No dia 24 de Março de 1980, um homem atirou sobre Óscar Romero enquanto o arcebispo de El Salvador celebrava missa numa pequena capela hospitalar.
Até hoje não se sabe quem disparou nem precisamente qual foi a razão do crime e é por isso que o processo de beatificação de um homem universalmente respeitado como um bom líder cristão e um defensor dos pobres levou 35 anos a ficar concluído.
Normalmente, a elevação ao grau de beato na Igreja Católica requer a comprovação de um milagre operado por intercessão da pessoa em causa, mas há excepções. E uma delas é o martírio. Se uma pessoa for morta por ódio à fé, isto é, morta especificamente por ser cristã ou por defender valores cristãos, também pode ser declarada beata sem esse requisito.

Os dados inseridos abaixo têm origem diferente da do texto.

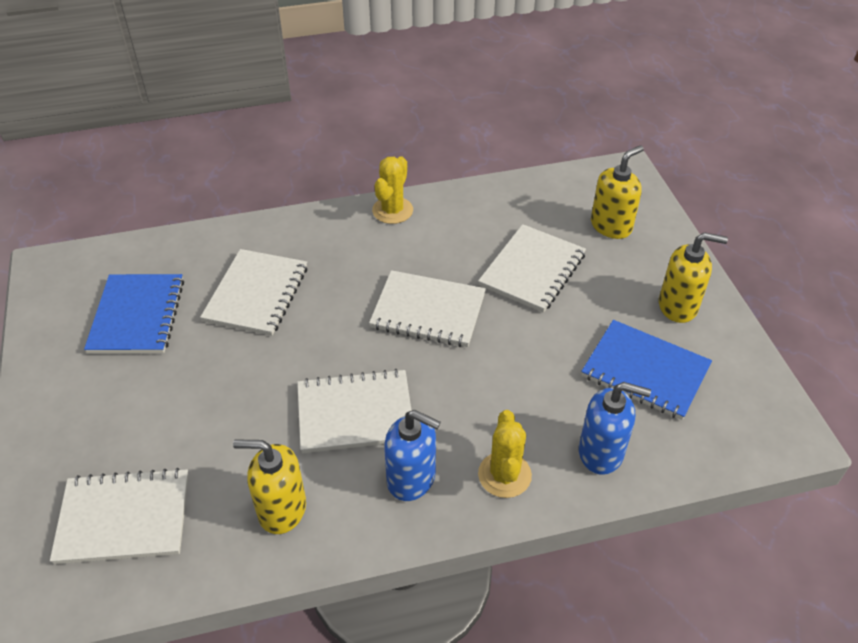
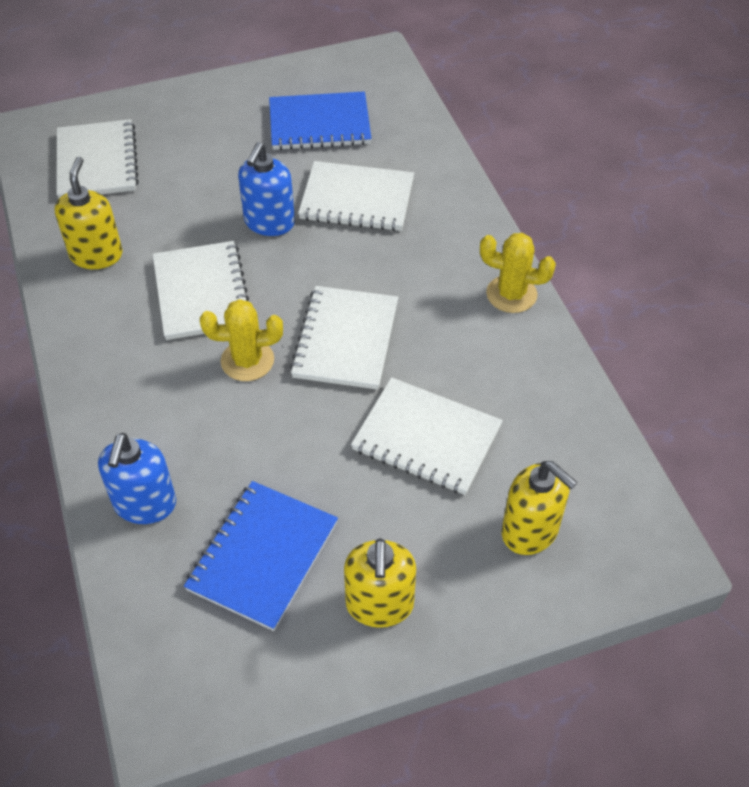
camera: 85 degrees right, 5 degrees up
blue soap dispenser [384,410,441,501] -> blue soap dispenser moved to [238,142,295,236]
yellow cactus [478,410,532,498] -> yellow cactus moved to [200,299,283,381]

No caso de Óscar Romero, e tendo em conta que não se comprovou a existência de qualquer milagre, a questão central do processo de beatificação tem sido saber se ele deve ser considerado mártir ou não.
"Morto ao altar"
O cardeal português D. José Saraiva Martins, que durante uma década foi prefeito da Congregação para as Causas dos Santos, conhece bem este processo e explica qual era a dificuldade: "Havia quem dissesse que tinha sido morto não em ódio à fé, mas por motivos políticos. Nessa altura governava a direita política, então muitos atribuíram a sua morte aos que estavam no governo e que eram de direita, e então julgavam que Romero era de esquerda".

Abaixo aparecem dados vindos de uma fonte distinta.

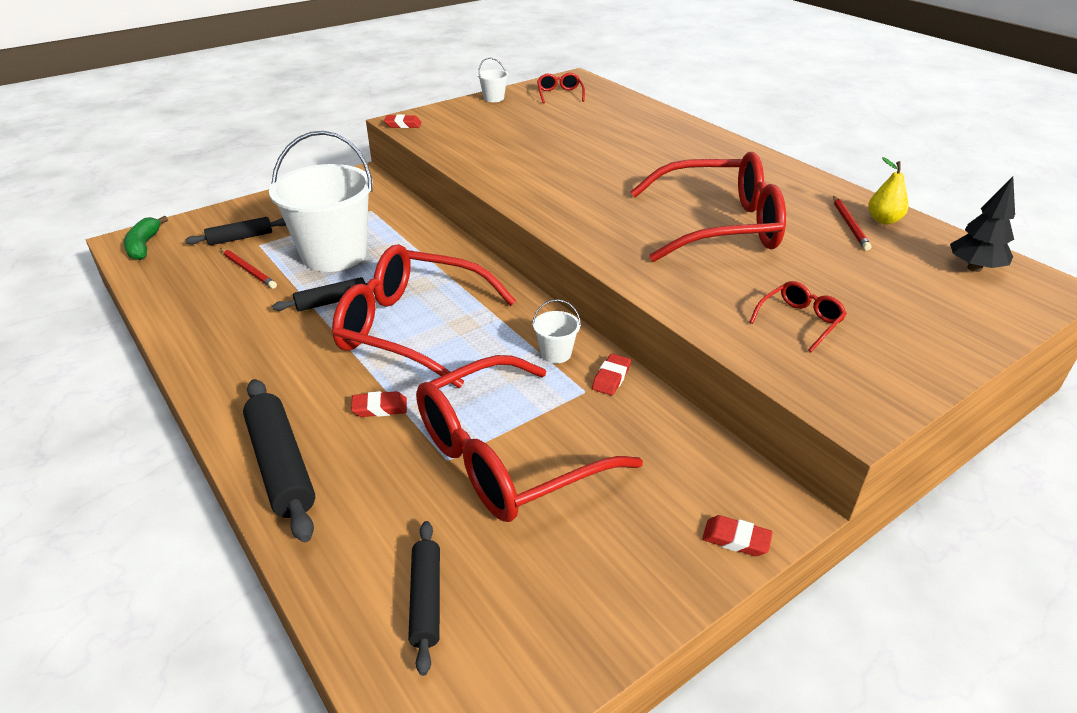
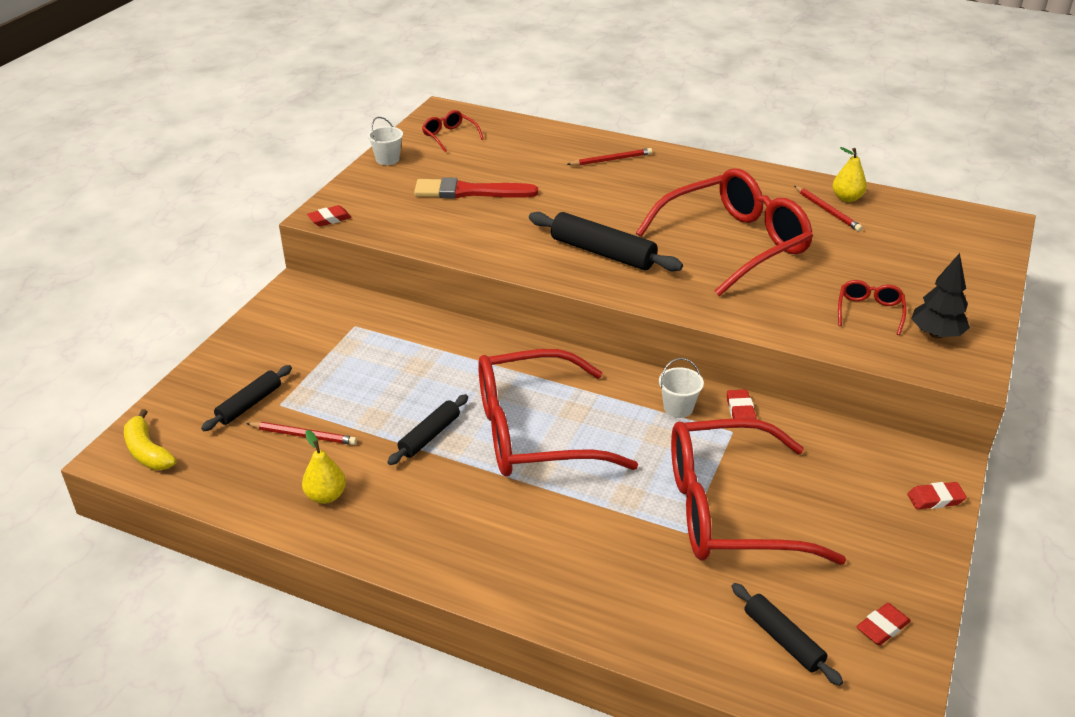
camera: 30 degrees left, 0 degrees up
green banana [124,216,168,260] -> yellow banana [124,409,176,470]
black rolling pin [243,379,315,542] -> black rolling pin moved to [529,212,683,271]
white bucket [269,131,373,272] -> none
red eraser [351,391,407,417] -> red eraser moved to [856,603,911,645]
red glasses [416,355,643,522] -> red glasses turned 60 degrees clockwise [671,418,846,565]
black tree [950,176,1015,272] -> black tree moved to [911,253,970,339]
none -> yellow pear [302,430,346,504]
none -> red brush [414,177,538,199]
none -> red pencil [567,148,652,166]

"Eu ocupei-me muito dessa causa, estudei-a profundamente e cheguei sempre à conclusão que o motivo pelo qual o mataram não tinha nada a ver com a política do país, da direita ou da esquerda, mas foi um motivo puramente religioso, por ódio à fé cristã."

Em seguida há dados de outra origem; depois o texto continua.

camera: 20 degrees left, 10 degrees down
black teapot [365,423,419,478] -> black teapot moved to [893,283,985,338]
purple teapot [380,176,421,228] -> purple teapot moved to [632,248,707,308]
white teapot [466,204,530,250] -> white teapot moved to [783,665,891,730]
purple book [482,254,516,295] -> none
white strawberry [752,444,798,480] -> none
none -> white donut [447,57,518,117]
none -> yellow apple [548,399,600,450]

Foi esta a conclusão a que chegou a congregação, por unanimidade, recomendando ao Papa Francisco que reconhecesse o martírio. "Ele foi morto ao altar. Através dele, quiseram atingir a Igreja que fluía do Concílio Vaticano II", dizia o decreto, concluindo que o assassinato "não foi causado por meros motivos políticos, mas por ódio a uma fé que, imbuída de caridade, recusava silenciar-se perante as injustiças que chacinavam, cruel e incansavelmente, os pobres e os seus defensores".
O Papa Francisco, que sendo da América do Sul tem uma especial afinidade por Romero, pôs fim a essa discussão ao declará-lo oficialmente mártir em Fevereiro.
Embora o assassino nunca tenha sido apanhado, nem tenha confessado o seu crime, tudo indica que Romero foi morto por ordem da junta militar. Foi silenciado apenas um dia depois de ter pedido aos militares salvadorenhos para, na qualidade de cristãos, obedecerem às ordens superiores de Deus e não cumprirem as do Governo que implicassem a violação dos direitos humanos básicos e a repressão.
Mesmo antes de ser beato, Óscar Romero já era venerado por muitos como padroeiro informal dos pobres e oprimidos. Agora, essa devoção popular está mais próxima de se tornar devoção oficial.